Here is an excerpt from the Wheelchange TV project:
So how do we engage the public? How do we allow them access to the architects, designers, planners, policy makers and the chains of production that can make this real? Television is too top down. In and out of the mind in an hour. The web is a little like waving your hands and shouting in a crowd. You'll likely attract only those who already know you. Our idea is to engage them where they live. After all, this is about how we are going to live.
WheelChange will be a bit like a traveling circus of sorts that will come to town to plant the seeds of possibilities, enticing an audience with the thrill of the new. Like chautauquas of days past it will use presentations and entertainment to create a ferment of ideas, challenges and dialogue. Even after leaving town WheelChange will continue involve interested organizations, individuals and the general public in a web game/competition for prizes and, more importantly, for the attentions of the designers, planners, policy makers, and artists who can help make ideas real. And, finally, WheelChange will morph into a series of television shows about each of the cities combining all of the above.

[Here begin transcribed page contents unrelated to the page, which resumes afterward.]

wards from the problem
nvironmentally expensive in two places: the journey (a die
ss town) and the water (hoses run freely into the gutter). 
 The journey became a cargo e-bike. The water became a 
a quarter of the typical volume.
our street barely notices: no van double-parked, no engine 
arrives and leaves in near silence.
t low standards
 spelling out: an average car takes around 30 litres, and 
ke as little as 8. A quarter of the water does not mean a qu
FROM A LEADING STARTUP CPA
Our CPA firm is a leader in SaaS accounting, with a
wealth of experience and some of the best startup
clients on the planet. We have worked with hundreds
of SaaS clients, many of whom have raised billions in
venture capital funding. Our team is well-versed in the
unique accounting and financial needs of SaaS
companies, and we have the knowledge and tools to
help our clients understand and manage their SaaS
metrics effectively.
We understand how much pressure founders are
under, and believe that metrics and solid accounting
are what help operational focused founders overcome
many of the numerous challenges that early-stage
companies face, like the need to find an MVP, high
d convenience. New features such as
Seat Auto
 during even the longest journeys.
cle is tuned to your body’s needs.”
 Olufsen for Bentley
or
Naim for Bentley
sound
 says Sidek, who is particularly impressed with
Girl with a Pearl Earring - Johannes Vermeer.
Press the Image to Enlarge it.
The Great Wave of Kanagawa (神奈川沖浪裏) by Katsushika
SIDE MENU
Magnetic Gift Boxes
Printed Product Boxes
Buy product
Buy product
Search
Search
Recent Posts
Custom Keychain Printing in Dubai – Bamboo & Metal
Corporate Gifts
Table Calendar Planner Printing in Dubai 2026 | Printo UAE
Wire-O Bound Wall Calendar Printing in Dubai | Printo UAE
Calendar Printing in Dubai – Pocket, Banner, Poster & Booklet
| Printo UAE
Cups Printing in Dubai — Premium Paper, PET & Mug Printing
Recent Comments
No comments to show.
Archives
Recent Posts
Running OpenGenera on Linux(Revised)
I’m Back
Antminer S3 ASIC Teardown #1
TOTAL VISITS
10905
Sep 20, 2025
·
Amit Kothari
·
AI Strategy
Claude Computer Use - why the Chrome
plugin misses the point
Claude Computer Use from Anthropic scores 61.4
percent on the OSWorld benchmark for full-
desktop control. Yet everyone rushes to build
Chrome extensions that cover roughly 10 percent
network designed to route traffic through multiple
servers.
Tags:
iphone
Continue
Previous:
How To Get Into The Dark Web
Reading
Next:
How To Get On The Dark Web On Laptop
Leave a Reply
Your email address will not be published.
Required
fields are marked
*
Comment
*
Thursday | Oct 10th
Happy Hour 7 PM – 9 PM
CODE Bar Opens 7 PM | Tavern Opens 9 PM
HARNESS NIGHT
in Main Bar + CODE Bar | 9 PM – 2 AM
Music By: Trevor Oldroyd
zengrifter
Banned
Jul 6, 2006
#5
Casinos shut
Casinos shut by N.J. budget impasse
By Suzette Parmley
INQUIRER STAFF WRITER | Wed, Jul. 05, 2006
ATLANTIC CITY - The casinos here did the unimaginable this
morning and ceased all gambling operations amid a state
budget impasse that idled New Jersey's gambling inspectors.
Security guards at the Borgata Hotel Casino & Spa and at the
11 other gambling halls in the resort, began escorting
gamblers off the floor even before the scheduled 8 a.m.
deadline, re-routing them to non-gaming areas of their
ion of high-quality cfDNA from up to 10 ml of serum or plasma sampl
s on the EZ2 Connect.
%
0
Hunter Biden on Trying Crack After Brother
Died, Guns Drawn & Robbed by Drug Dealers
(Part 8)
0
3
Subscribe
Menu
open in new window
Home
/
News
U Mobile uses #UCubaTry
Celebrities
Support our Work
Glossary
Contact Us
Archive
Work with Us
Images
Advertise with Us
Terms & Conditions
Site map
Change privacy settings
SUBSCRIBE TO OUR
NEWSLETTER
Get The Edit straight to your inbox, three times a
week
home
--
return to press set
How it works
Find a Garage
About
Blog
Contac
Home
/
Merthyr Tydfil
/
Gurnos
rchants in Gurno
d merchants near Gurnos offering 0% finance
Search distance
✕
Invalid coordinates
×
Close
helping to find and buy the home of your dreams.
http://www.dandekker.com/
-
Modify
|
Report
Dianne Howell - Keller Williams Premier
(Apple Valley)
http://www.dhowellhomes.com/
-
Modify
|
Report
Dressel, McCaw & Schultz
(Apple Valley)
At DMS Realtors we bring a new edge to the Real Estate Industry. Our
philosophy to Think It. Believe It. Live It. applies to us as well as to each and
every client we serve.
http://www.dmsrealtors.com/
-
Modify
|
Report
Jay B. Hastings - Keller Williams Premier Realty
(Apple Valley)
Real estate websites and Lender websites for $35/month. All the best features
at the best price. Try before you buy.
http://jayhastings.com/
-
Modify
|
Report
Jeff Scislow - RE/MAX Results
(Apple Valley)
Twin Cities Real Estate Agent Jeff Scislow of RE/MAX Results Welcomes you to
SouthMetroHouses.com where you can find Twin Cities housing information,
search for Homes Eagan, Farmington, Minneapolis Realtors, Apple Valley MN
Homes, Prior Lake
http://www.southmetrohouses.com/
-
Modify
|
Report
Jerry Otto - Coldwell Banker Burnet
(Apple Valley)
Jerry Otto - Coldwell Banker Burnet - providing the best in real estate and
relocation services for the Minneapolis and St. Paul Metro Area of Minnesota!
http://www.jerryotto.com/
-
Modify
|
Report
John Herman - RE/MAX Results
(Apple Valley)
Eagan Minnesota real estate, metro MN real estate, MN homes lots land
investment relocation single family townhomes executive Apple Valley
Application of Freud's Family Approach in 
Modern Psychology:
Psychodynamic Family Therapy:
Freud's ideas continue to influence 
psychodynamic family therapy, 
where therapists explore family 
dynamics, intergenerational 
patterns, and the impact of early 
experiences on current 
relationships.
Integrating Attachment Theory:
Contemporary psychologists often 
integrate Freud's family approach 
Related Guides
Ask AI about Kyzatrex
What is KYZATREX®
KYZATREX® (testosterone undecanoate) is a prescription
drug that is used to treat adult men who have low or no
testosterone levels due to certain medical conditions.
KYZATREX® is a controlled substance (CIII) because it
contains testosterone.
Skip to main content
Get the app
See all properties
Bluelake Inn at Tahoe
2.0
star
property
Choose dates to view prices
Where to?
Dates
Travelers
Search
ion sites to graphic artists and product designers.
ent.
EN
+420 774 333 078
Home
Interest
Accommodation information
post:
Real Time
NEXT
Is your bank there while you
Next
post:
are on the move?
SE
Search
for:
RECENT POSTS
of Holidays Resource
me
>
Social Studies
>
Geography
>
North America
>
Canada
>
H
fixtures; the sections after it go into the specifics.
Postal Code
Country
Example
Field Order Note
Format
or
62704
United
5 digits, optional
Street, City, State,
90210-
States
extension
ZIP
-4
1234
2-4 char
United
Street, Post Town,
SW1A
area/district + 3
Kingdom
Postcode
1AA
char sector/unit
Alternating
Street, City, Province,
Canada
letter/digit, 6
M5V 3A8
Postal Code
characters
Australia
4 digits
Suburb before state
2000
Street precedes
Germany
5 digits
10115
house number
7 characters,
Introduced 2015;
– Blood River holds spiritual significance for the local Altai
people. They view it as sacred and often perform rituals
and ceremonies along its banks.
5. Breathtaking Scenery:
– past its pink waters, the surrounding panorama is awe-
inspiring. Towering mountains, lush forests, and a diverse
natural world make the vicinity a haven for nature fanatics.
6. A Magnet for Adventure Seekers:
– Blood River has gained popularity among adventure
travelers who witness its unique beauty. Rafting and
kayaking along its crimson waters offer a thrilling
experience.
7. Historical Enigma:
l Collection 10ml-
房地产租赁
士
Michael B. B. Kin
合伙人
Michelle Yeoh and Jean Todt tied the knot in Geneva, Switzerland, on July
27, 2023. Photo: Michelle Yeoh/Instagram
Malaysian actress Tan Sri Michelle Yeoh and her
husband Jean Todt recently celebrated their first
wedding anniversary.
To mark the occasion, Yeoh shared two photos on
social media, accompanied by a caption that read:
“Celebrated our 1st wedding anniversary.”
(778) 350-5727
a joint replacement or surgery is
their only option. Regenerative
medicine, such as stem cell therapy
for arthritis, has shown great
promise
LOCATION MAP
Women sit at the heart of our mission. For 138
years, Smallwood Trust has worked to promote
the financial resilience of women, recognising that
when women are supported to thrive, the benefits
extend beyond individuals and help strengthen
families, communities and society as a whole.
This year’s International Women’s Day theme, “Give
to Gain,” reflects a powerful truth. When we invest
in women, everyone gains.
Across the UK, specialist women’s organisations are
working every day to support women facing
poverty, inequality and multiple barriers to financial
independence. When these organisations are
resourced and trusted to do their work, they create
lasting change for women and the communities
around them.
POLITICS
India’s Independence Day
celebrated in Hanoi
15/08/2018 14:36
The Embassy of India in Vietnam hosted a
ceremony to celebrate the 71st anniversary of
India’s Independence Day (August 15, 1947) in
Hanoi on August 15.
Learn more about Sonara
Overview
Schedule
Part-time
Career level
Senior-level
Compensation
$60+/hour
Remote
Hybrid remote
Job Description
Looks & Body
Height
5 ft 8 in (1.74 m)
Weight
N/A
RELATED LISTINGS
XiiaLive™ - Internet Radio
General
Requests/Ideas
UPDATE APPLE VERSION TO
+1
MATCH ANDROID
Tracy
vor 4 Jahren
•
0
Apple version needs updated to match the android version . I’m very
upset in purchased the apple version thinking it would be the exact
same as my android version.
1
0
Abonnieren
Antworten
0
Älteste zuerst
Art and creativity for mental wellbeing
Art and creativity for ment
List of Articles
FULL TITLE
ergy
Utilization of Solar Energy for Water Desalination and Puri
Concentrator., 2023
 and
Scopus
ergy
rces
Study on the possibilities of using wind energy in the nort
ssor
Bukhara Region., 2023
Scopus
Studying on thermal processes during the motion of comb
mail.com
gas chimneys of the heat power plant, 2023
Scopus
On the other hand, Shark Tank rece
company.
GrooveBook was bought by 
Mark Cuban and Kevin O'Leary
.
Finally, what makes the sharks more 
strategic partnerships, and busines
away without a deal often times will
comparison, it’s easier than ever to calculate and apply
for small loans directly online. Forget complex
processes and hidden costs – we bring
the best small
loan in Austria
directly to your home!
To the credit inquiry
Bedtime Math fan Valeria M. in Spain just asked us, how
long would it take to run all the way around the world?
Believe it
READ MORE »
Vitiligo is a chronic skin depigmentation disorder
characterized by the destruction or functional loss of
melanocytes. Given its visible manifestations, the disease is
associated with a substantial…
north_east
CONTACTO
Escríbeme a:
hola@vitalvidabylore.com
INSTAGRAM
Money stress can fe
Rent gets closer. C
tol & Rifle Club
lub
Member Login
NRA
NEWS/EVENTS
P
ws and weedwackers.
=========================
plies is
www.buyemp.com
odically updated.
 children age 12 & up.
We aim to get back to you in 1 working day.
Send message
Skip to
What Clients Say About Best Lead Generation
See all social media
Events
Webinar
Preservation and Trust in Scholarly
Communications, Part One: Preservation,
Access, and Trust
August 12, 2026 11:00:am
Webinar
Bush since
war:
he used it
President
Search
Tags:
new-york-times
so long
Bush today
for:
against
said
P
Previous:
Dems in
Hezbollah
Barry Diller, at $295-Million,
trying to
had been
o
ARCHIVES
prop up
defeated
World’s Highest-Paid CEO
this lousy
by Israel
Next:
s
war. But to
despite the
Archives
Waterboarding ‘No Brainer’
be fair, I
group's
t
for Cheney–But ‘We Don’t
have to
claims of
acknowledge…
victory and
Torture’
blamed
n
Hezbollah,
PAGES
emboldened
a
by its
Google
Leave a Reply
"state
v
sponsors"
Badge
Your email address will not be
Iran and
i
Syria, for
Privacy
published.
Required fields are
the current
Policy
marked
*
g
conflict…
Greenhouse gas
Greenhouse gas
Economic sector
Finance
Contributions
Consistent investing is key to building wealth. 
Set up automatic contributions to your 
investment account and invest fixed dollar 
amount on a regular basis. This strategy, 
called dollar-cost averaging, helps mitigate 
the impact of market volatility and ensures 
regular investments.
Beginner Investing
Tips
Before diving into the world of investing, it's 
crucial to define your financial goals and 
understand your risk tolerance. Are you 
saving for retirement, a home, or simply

The payoff of each episode is a glimpse of a great idea for our future, born from regular folk, enhanced and honed by experts in the field and rendered by special effects wizards.
Result: A bottom-up lively energy around a subject that few knew even existed or bothered to think about.
Wheelchange Front Range (FR)
Unlike New York City (which is very dense and is considered a "thick city"), the Front Range region is lower-density, more suburban, and can be thought of as a "thin city". Here new multimobility solutions that allow consumers to switch to a more affordable and sustainable mobility is more challenging to get started. Working with one town or small city is not an adequate "canvas" for this work with many car trips coming from outside of any given city, while working with an entire region has a different set of challenges. Wheelchange FR has launched an exploratory meeting in Boulder County about how to advance multimobility in this area of the country.
The ambition is to both make a film about the larger opportunity to reform mobility in a substantial way in the Front Range that engages the public in a meaningful new way, and to launch several key pilot projects that offer consumer / citizens terrific new integrated mobility solutions.